Work instruction —
Return the complete listing without omission.

======== Records shown

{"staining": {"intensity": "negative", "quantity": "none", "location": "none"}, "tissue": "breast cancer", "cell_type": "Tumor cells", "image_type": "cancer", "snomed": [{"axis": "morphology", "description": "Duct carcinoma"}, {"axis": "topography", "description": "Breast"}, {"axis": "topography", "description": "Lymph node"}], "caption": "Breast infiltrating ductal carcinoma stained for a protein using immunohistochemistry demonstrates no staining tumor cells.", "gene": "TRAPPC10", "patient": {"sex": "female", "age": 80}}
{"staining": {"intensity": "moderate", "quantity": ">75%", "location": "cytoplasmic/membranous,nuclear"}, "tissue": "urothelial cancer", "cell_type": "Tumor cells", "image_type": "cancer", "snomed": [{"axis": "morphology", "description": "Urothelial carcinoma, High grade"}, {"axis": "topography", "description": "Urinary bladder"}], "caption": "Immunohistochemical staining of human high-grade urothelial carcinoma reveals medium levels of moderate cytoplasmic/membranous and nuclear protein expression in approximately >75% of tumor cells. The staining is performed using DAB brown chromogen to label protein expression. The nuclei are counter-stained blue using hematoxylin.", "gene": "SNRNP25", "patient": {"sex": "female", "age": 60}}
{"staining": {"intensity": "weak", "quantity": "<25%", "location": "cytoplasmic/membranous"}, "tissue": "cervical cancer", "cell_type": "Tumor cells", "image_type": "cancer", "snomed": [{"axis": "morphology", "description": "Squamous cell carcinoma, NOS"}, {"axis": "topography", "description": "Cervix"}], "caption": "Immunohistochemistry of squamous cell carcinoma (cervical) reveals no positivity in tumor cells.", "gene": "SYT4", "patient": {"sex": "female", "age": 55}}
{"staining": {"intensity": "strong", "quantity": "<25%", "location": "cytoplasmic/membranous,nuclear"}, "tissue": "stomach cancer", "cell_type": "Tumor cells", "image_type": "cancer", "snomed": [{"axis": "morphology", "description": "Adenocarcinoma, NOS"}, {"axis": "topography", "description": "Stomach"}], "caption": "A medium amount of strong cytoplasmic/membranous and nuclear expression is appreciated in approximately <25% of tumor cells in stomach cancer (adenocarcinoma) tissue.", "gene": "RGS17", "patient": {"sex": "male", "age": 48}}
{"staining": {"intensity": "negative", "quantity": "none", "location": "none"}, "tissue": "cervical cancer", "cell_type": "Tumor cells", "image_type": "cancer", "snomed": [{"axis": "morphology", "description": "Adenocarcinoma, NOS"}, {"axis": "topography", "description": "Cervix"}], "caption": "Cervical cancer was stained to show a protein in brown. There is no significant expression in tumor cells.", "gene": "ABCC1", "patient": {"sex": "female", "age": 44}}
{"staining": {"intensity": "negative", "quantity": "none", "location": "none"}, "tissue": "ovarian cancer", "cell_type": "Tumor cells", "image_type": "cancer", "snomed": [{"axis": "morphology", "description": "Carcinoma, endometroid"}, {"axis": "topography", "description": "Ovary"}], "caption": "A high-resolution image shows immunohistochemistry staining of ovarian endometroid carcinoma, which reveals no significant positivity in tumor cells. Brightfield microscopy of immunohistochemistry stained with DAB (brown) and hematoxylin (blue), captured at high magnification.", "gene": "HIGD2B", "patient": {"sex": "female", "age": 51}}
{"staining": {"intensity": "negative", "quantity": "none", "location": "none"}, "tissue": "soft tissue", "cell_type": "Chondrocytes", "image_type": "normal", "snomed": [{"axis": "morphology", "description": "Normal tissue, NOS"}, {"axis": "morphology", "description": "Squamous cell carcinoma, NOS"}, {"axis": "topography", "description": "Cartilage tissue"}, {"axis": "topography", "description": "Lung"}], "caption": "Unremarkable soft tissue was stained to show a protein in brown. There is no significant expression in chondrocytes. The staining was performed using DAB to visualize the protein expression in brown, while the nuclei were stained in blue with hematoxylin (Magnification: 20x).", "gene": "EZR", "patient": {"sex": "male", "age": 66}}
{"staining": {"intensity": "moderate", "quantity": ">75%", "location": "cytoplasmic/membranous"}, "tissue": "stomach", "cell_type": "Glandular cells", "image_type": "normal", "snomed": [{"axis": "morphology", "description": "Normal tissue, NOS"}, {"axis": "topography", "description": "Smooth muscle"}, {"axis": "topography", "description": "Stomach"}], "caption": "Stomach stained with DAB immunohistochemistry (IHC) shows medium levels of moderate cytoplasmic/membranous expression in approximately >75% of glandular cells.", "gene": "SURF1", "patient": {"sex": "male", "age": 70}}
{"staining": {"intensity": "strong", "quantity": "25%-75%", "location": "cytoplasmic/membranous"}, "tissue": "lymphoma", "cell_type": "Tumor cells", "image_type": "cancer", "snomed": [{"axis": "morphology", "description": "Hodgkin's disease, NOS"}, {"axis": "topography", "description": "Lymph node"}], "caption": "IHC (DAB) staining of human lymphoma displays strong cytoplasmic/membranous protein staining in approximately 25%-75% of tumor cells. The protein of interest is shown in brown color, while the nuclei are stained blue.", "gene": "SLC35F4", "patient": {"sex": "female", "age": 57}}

================

Worked solution —
{"staining": {"intensity": "negative", "quantity": "none", "location": "none"}, "tissue": "breast cancer", "cell_type": "Tumor cells", "image_type": "cancer", "snomed": [{"axis": "morphology", "description": "Duct carcinoma"}, {"axis": "topography", "description": "Breast"}, {"axis": "topography", "description": "Lymph node"}], "caption": "Breast infiltrating ductal carcinoma stained for a protein using immunohistochemistry demonstrates no staining tumor cells.", "gene": "TRAPPC10", "patient": {"sex": "female", "age": 80}}
{"staining": {"intensity": "moderate", "quantity": ">75%", "location": "cytoplasmic/membranous,nuclear"}, "tissue": "urothelial cancer", "cell_type": "Tumor cells", "image_type": "cancer", "snomed": [{"axis": "morphology", "description": "Urothelial carcinoma, High grade"}, {"axis": "topography", "description": "Urinary bladder"}], "caption": "Immunohistochemical staining of human high-grade urothelial carcinoma reveals medium levels of moderate cytoplasmic/membranous and nuclear protein expression in approximately >75% of tumor cells. The staining is performed using DAB brown chromogen to label protein expression. The nuclei are counter-stained blue using hematoxylin.", "gene": "SNRNP25", "patient": {"sex": "female", "age": 60}}
{"staining": {"intensity": "weak", "quantity": "<25%", "location": "cytoplasmic/membranous"}, "tissue": "cervical cancer", "cell_type": "Tumor cells", "image_type": "cancer", "snomed": [{"axis": "morphology", "description": "Squamous cell carcinoma, NOS"}, {"axis": "topography", "description": "Cervix"}], "caption": "Immunohistochemistry of squamous cell carcinoma (cervical) reveals no positivity in tumor cells.", "gene": "SYT4", "patient": {"sex": "female", "age": 55}}
{"staining": {"intensity": "strong", "quantity": "<25%", "location": "cytoplasmic/membranous,nuclear"}, "tissue": "stomach cancer", "cell_type": "Tumor cells", "image_type": "cancer", "snomed": [{"axis": "morphology", "description": "Adenocarcinoma, NOS"}, {"axis": "topography", "description": "Stomach"}], "caption": "A medium amount of strong cytoplasmic/membranous and nuclear expression is appreciated in approximately <25% of tumor cells in stomach cancer (adenocarcinoma) tissue.", "gene": "RGS17", "patient": {"sex": "male", "age": 48}}
{"staining": {"intensity": "negative", "quantity": "none", "location": "none"}, "tissue": "cervical cancer", "cell_type": "Tumor cells", "image_type": "cancer", "snomed": [{"axis": "morphology", "description": "Adenocarcinoma, NOS"}, {"axis": "topography", "description": "Cervix"}], "caption": "Cervical cancer was stained to show a protein in brown. There is no significant expression in tumor cells.", "gene": "ABCC1", "patient": {"sex": "female", "age": 44}}
{"staining": {"intensity": "negative", "quantity": "none", "location": "none"}, "tissue": "ovarian cancer", "cell_type": "Tumor cells", "image_type": "cancer", "snomed": [{"axis": "morphology", "description": "Carcinoma, endometroid"}, {"axis": "topography", "description": "Ovary"}], "caption": "A high-resolution image shows immunohistochemistry staining of ovarian endometroid carcinoma, which reveals no significant positivity in tumor cells. Brightfield microscopy of immunohistochemistry stained with DAB (brown) and hematoxylin (blue), captured at high magnification.", "gene": "HIGD2B", "patient": {"sex": "female", "age": 51}}
{"staining": {"intensity": "negative", "quantity": "none", "location": "none"}, "tissue": "soft tissue", "cell_type": "Chondrocytes", "image_type": "normal", "snomed": [{"axis": "morphology", "description": "Normal tissue, NOS"}, {"axis": "morphology", "description": "Squamous cell carcinoma, NOS"}, {"axis": "topography", "description": "Cartilage tissue"}, {"axis": "topography", "description": "Lung"}], "caption": "Unremarkable soft tissue was stained to show a protein in brown. There is no significant expression in chondrocytes. The staining was performed using DAB to visualize the protein expression in brown, while the nuclei were stained in blue with hematoxylin (Magnification: 20x).", "gene": "EZR", "patient": {"sex": "male", "age": 66}}
{"staining": {"intensity": "moderate", "quantity": ">75%", "location": "cytoplasmic/membranous"}, "tissue": "stomach", "cell_type": "Glandular cells", "image_type": "normal", "snomed": [{"axis": "morphology", "description": "Normal tissue, NOS"}, {"axis": "topography", "description": "Smooth muscle"}, {"axis": "topography", "description": "Stomach"}], "caption": "Stomach stained with DAB immunohistochemistry (IHC) shows medium levels of moderate cytoplasmic/membranous expression in approximately >75% of glandular cells.", "gene": "SURF1", "patient": {"sex": "male", "age": 70}}
{"staining": {"intensity": "strong", "quantity": "25%-75%", "location": "cytoplasmic/membranous"}, "tissue": "lymphoma", "cell_type": "Tumor cells", "image_type": "cancer", "snomed": [{"axis": "morphology", "description": "Hodgkin's disease, NOS"}, {"axis": "topography", "description": "Lymph node"}], "caption": "IHC (DAB) staining of human lymphoma displays strong cytoplasmic/membranous protein staining in approximately 25%-75% of tumor cells. The protein of interest is shown in brown color, while the nuclei are stained blue.", "gene": "SLC35F4", "patient": {"sex": "female", "age": 57}}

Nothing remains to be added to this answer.